Enfin, en cheminant d’articles en articles, on voit surgir l’architecture. La question à laquelle il nous est demandé de répondre est des plus simples : quelle architecture dessinera le visage de la France de demain ? Autrement dit, quel héritage patrimonial léguerons-nous aux générations futures ? Soit nous revendiquons le droit au beau et à l’esthétique pour tous et partout, avec la volonté de réconcilier patrimoine, architecture, urbanisme, habitat et paysage, considérant qu’un logement, s’il est un abri, est aussi un art de vivre – exemple : La Cité radieuse voulue par Le Corbusier – soit nous sacrifions beauté et esthétique à des standards économiques et à l’uniformisation architecturale qui défigurent et sclérosent nos territoires. D’où la simplification, mais dans le respect de la préservation architectural ; d’où le transfert des ZPPAUP et des AVAP en cités historiques ; d’où la création d’un label pour le patrimoine du XXe siècle ; d’où certaines dérogations aux documents d’urbanisme pour laisser une place à l’imaginaire et une chance au Facteur Cheval du XXIe siècle.

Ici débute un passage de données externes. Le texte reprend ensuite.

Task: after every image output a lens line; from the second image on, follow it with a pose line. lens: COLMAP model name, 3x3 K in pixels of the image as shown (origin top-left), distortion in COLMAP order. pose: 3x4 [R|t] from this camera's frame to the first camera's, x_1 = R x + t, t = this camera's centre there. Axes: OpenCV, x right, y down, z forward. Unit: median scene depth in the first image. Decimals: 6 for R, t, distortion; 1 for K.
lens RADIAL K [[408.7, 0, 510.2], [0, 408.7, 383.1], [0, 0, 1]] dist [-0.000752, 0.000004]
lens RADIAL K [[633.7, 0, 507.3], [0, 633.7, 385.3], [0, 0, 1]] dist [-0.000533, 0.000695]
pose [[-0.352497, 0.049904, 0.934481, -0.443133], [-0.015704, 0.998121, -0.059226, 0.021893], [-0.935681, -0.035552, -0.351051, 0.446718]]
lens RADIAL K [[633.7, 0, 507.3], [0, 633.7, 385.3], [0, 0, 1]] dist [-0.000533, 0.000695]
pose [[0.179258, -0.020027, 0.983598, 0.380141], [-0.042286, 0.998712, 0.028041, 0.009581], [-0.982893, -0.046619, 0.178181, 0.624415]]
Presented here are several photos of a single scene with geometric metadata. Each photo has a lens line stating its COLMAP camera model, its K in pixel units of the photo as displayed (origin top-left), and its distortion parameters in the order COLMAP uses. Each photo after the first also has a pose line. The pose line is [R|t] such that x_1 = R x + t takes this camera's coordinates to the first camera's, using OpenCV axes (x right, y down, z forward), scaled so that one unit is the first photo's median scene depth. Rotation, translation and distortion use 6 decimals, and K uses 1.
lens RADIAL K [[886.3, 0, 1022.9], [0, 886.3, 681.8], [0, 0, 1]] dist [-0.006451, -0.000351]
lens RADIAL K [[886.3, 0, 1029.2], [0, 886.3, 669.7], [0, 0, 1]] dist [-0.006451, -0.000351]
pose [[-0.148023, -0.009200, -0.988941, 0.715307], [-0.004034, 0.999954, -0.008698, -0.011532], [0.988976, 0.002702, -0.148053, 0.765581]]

Certains considèrent la culture comme secondaire, surtout en période de crise. C’est ignorer son poids économique et les retombées en matière d’emploi, soit plus de 75 milliards de chiffres d’affaires et 1,2 million de postes. Aussi, à nous de démontrer dans ce texte qu’à travers la culture, c’est le rayonnement, la compétitivité, la fierté d’être français qu’il nous faut afficher ! Cette culture porte les valeurs de la République. Elle a su réunir dans une même volonté créatrice le Blanc et le Noir, couleurs de l’humanité, celui qui croit au ciel et celui qui n’y croit pas, ou encore plus simplement l’homme et l’homme. « La culture ne s’hérite pas, elle se conquiert », a prévenu Malraux. C’est cette culture que nous nous devons construire jour après jour, culture qui a fait la France, son histoire et ses valeurs, et qui continuera à en porter haut les couleurs à travers le monde.

Telle est l’ambition que vous avez voulue pour ce projet de loi, madame la ministre, et nous vous en remercions.